**Records to process:**

********

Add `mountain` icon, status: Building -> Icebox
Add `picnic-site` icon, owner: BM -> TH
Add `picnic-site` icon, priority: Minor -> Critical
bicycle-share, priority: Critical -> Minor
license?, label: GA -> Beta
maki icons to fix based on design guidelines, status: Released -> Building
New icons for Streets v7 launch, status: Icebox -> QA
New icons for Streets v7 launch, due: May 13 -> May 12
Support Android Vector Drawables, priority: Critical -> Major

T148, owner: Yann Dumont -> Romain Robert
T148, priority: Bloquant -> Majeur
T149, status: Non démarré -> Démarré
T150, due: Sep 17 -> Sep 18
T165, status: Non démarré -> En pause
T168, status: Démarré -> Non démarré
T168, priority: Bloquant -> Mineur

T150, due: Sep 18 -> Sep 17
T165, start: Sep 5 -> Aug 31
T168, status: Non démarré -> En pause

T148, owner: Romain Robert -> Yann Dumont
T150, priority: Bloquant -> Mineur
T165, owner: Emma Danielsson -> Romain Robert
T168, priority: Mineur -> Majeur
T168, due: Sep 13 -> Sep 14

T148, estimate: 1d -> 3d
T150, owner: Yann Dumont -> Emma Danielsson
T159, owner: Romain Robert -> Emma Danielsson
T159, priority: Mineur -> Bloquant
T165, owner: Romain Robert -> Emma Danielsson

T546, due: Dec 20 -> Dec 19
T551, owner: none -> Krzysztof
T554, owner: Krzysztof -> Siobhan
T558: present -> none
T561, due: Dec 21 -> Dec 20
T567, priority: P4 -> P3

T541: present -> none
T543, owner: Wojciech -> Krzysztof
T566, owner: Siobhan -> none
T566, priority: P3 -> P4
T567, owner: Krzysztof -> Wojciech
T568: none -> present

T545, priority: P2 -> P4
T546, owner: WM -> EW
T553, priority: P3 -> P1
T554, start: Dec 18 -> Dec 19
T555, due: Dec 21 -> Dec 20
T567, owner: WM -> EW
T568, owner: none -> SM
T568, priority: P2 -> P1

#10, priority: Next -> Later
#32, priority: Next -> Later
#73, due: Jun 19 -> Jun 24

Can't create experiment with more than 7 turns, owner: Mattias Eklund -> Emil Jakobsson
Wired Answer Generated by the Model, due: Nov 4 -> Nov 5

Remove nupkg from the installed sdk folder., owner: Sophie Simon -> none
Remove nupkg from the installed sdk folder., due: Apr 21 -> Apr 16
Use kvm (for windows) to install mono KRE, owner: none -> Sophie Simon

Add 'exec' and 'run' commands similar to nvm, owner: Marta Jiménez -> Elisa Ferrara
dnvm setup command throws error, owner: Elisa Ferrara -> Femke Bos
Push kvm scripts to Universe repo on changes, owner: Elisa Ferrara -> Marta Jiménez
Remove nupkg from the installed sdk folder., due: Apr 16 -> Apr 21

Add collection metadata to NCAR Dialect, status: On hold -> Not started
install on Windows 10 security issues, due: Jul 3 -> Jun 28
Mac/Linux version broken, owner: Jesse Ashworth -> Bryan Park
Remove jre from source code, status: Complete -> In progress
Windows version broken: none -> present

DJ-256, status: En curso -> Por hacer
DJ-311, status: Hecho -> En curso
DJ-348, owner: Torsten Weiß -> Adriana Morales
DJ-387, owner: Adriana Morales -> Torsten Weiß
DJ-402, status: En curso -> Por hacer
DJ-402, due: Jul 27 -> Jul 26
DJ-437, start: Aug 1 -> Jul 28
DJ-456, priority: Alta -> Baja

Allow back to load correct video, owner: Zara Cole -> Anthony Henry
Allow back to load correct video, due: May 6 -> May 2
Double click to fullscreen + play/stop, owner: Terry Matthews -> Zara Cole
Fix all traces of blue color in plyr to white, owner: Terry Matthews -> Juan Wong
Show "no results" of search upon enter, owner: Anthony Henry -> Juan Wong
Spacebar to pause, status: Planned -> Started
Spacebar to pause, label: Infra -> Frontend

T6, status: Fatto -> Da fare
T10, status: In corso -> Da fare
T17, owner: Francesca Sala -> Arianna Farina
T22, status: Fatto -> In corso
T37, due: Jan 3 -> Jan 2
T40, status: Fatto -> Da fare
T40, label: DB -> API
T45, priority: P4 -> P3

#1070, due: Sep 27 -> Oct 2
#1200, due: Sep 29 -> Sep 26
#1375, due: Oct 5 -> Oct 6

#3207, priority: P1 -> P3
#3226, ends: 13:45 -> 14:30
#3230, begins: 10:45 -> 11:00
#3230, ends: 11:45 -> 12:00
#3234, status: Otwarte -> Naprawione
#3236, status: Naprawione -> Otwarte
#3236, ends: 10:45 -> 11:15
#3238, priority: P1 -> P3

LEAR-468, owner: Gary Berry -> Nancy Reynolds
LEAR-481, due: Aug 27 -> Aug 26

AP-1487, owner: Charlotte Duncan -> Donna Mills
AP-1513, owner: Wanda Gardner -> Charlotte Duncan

********

**Your assignment:** How many lines of the material above contain the word "present"? Answer with the number only.

**Expected answer:** 4